Abdestin Sünnetleri
1- Uykudan uyanan bir kimsenin kaba daldırmadan önce üç kerre ellerini bileklerine kadar yıkaması: Zira bu hususda hadîs vârid olmuştur. [6] Sonra denildi ki; eğer abdest suyunun içinde bulunduğu kap küçükse; kişi kabı sol eliyle kaldırıp, suyu sağ eline döker. Sonra da sağ eliyle kaldırıp sol eline döker ki; abdest almaya sağ elle başlamış olsun. Nitekim sünnet olan da budur. Şayet abdest suyunun içinde bulunduğu kap büyükse; sol elinin parmaklarını birleştirir. Avuçlayarak değil, sadece birleştirilen parmaklarıyla kabdan su alarak ellerini yıkar. Suyu bu şekilde alması, yeterlilik sağlamak içindir. Bundan daha az su ile de yetinilemez.
2- Abdeste başlarken besmele çekmek: Çünkü Hz. Peygamber (sas) abdeste başlarken besmele çekme sünnetini devam ettirmiş ve bu hususda şöyle buyurmuştur: “Bir kimse abdest alır ve Yüce Allah (cc) ın adını anarsa, bütün vücudunu temizlemiş olur. Yine bir kimse abdest alır ama Yüce Allah (cc) ın adını anmazsa, vücudunun sadece su değen yerlerini temizlemiş olur.”
3- Misvak kullanmak: Bu da sünnettir; çünkü Hz. Peygamber (sas) buna devam etmiş ve bu hususda şöyle buyurmuştur; “Dostum Cebrail bana misvak kullanmayı tavsiye etti.” Esahh kavle göre misvak kullanmak müstehabdır diyenler de vardır. [7]
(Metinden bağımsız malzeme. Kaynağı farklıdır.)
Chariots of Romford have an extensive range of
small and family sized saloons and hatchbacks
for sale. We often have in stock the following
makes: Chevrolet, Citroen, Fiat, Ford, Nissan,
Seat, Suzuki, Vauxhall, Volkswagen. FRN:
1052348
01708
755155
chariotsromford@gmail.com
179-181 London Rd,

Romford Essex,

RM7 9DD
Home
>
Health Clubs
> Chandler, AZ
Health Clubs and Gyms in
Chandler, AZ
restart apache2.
4-5- Ağzı üç defa suyla çalkalamak, üç defa buruna su vermek: Her defasında yeni su ile bunu yapmalıdır. Zira Hz. Peygamber (sas) bu sünneti bu şekilde devam ettirmiştir.
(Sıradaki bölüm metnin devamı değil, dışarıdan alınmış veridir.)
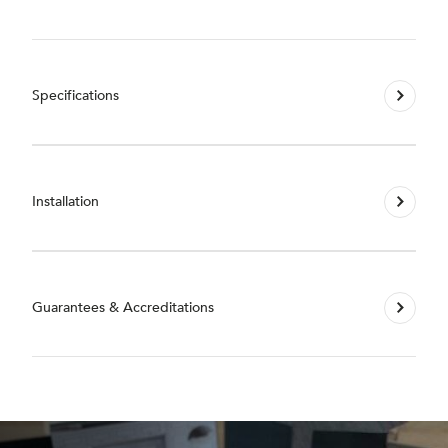
Specifications
Installation
Guarantees & Accreditations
6- Başının tamamını ve kulakları aynı su ile (İmam Şâfıî) meshetmek: “Başının tamamını” dedik: Zira rivayet olunduğuna göre; Peygamber (sas) abdest almış ve başının tamamını meshetmiştir. Perçemini meshetmiş olduğuna dair olan ibare daha önce geçmişti. Şu halde perçemin meshi farz, başın tamamının meshi ise, sünnet olmaktadır. Rasûlullah (sas); “Kulaklar başdan sayılır” buyurmuştur. Bundan kasdedilen, yaradılış bakımından değil; abdestte meshetme hususunda kulakların baş hükmüne tabi olmasıdır.
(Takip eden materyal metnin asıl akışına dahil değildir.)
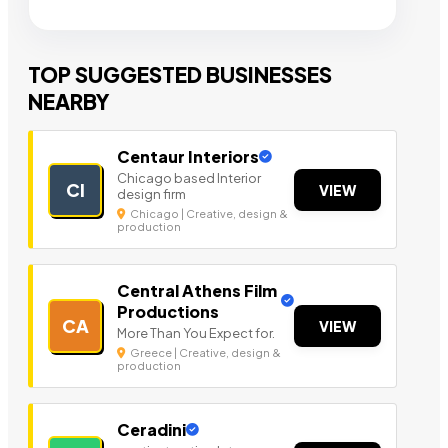
TOP SUGGESTED BUSINESSES
NEARBY
Centaur Interiors
Chicago based Interior
CI
VIEW
design firm
Chicago | Creative, design &
production
Central Athens Film
Productions
CA
VIEW
More Than You Expect for.
Greece | Creative, design &
production
Ceradini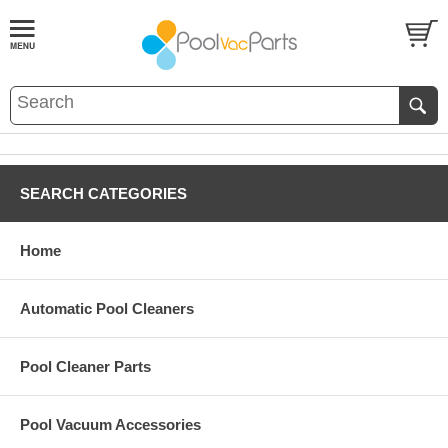
SEARCH CATEGORIES
Home
Automatic Pool Cleaners
Pool Cleaner Parts
Pool Vacuum Accessories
7- Sakalı hilâllemek: Rivayet olunduğuna göre Peygamber (sas) abdest aldığında parmaklarını, tarağın dişleri gibi, sakalına geçirmişti. Zayıf bir kavle göre sakalın hilâllenmesi İmam ebû Yûsuf’a göre sünnet, İmamı Âzam ile İmam Muhammed`e göre caizdir (yani bunu yapan kişi bid`atçı sayılmaz). Çünkü sünnet; farzı tam olarak, mahallinde yerine getirmektir. Oysa sakalın altını yıkamak farz olmakdan çıkmıştır. Parmak aralarını hilâllemek: Bu da sünnettir; çünkü bu, “Farzı tam olarak mahallinde” yerine getirmektir. Zira Hz. Peygamber (sas) bu hususda şöyle buyurmuştur: “Cehennem ateşi hilâllemeden önce, siz parmak aralarını hilâlleyin.”
8- Abdest organlarını üçer defa yıkamak: Birinci yıkayış farz, üçüncüsü sünnettir. İkincisi fazilet bakımından üçüncüden aşağıdadır. Zayıf bir kavle göre; ikinci yıkama sünnet, üçüncüsü ise, sünnetin ikmalidir. Bunun delili de, (dipnottaki) meşhur hadisdir: [8] Yine rivayet olunduğuna göre Hz. Osman (ra) insanların oturdukları bir yerde abdest almış; yüzünü ve ellerini üçer defa yıkamış, başını bir defa meshetmiş, ayaklarını da üçer defa yıkamış ve; Peygamber (sas) işte böyle abdest aldı demiştir. [9]
[divider]
[6] Bu hadisi şerifi Kemal b. Hümam Ebu Hüreyre’den rivayet etmiştir.
[7] Buhari; mevakıt, bab:9, Müslim; mesacid,bab:180.
[8] Bu hadisi Müsned’inde Ahmed b. Hanbel rivayet etmiştir.
[9] Bu hadisi Ebu Davud rivayet etmiştir.